▶ **Données textuelles extraites des pages**:

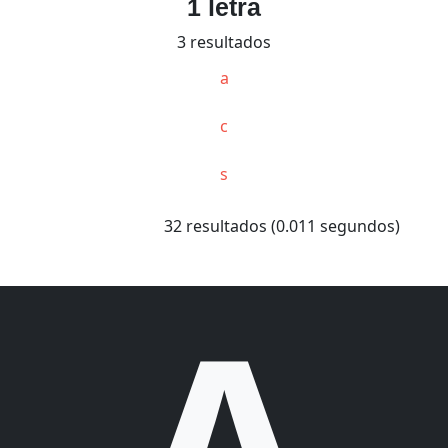
1 letra
3 resultados
a
c
s
32 resultados (0.011 segundos)
A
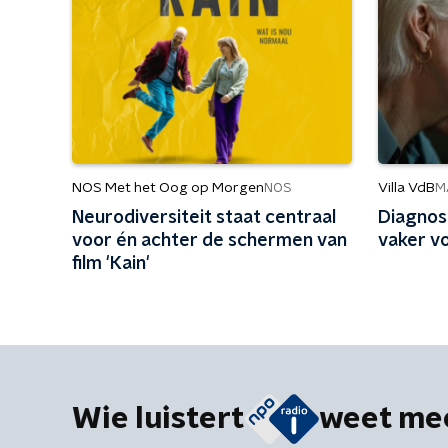
NOS Met het Oog op Morgen
Villa VdB
NOS
M
Neurodiversiteit staat centraal
Diagnos
voor én achter de schermen van
vaker vo
film 'Kain'
Wie luistert
weet me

▶ **CONSIGNE**:
Exprimez l'ensemble des lignes du listing ci-dessus sous forme de liste JSON de chaînes, à raison d'une chaîne par ligne et sans les lignes vides. Excluez les images de votre réponse.

▶ **RÉPONSE PROPOSÉE**:
[
  "1 letra",
  "3 resultados",
  "a",
  "c",
  "s",
  "32 resultados (0.011 segundos)",
  "A",
  "NOS Met het Oog op Morgen",
  "Villa VdB",
  "NOS",
  "M",
  "Neurodiversiteit staat centraal",
  "Diagnos",
  "voor én achter de schermen van",
  "vaker vo",
  "film 'Kain'",
  "Wie luistert",
  "weet me"
]